In this instance it is I who has the misfortune of being on the receiving end of others well intended insensitivities. I understand the impulse to provide reassuring words. It's a genuine attempt to minimise negative feelings in others (and often yourself too). Yet minimisation of how a parent feels about their childs disability is experienced as minimisation of what a profound life event it actually is. It diminishes the right of parents to cry and grieve openly, to express their fears about their childs future. If people rush in with "it must only be mild Autism so he'll probably be fine". Then there is little room left to explore and discuss all those anxieties that keep you awake at night, and distracted during the day.
If people say "..it must be a relief to finally know..". They leave me with one of two choices. To agree, which I don't. Or disagree, thereby making the commenter feel bad. But as I have had to point out to several people who came to this illogical conclusion, Autism diagnosis was not a relief. It was the realisation of the worst case scenario.

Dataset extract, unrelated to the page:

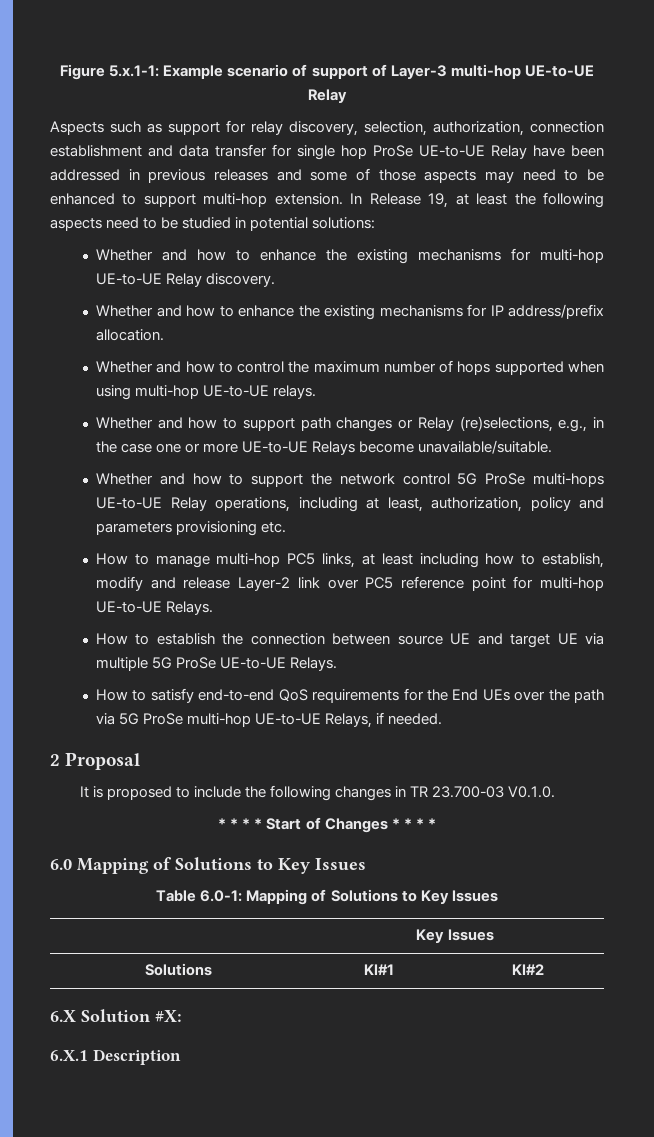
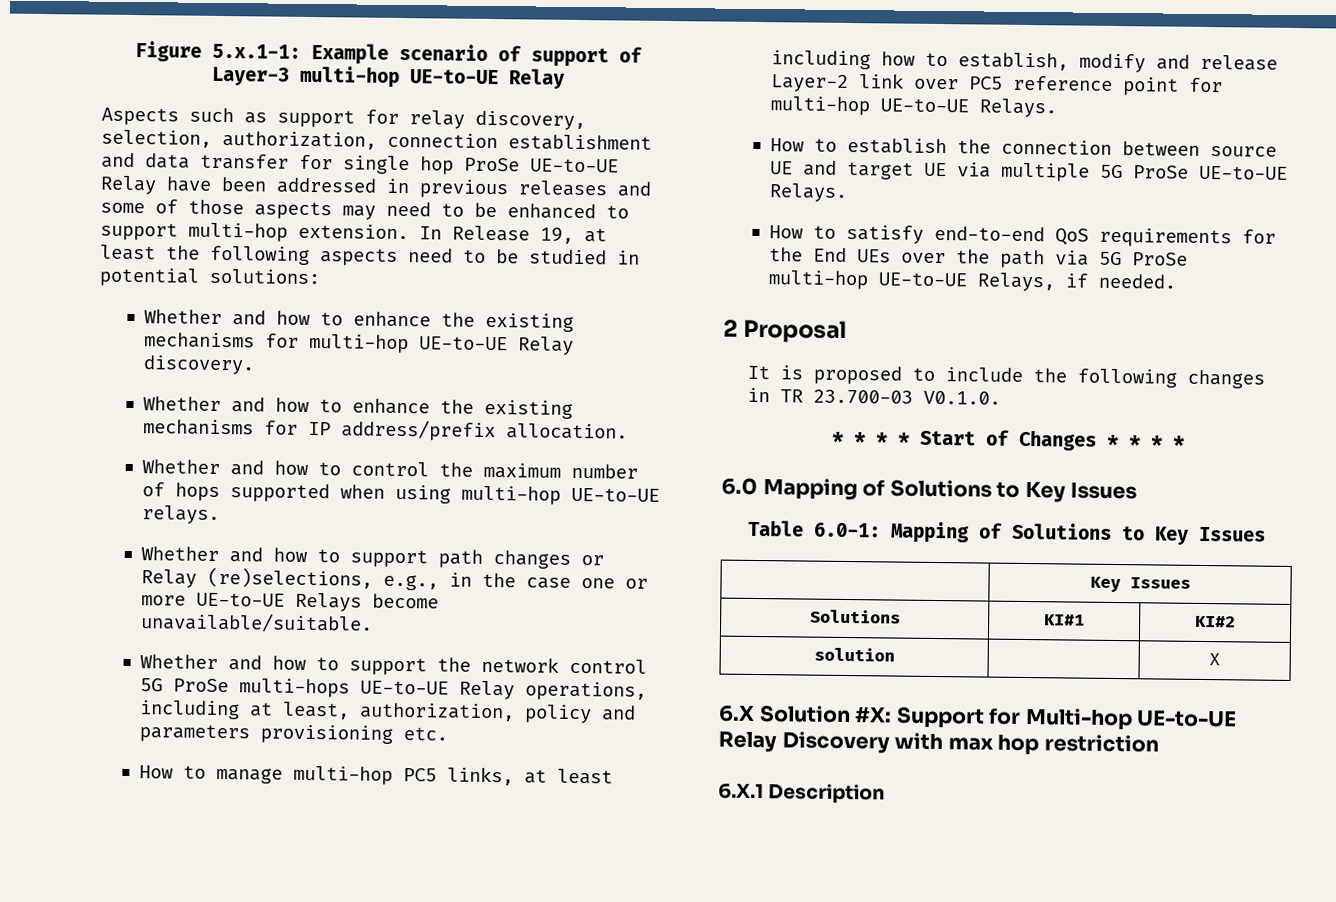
(544, 969) none -> [813,647,895,662] [1209,653,1220,666] // solution | | X
(182, 1016) none -> [895,706,1238,731] [718,730,1159,756] Support for Multi-hop UE-to-UE Relay Discovery with max hop restriction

Relief would have come if the Drs said, there is nothing to worry about, he is simply an intelligent little boy who needs lots of stimulation. When I took Harri for his assessment it was to discount Autism, not to verify it. Shock, disbelief and worry, yes, relief no.
Interestingly for me, one of the most sympathetic comments was from a friend who said (keeping in mind English is her second language) that she would kill herself if either of her children were diagnosed Autistic. I disagreed immediately with her hyperbolic statement, because I knew she wouldn't. But what she said did indicate a true understanding of the real pain and concern that goes along with ASD in your child. And although suicide had not entered my mind, it showed real empathy for the depth of my experience.
This is all new to us, and conseqently to our friends and family. I don't expect anyone to handle our situation with any more grace than I would. Which would probably be little. What I can say has been of most value to me are those who have inquired as to how we are all going, but not laboured the issue. Those who have clearly taken some time to read up on ASD so they have a better understanding of Harri and the challenges we face as a family. And those that take the time to ask how it is for us, rather than assume to know or offer unsolicited advice and cliches. I am aware that some parents are left bereft of support from those in their social network due to ignorance and apathy. My heart really goes out to those people. My husband and I are extremely lucky to be surrounded by loving, thoughtful and exceptional people. Thankyou to you all.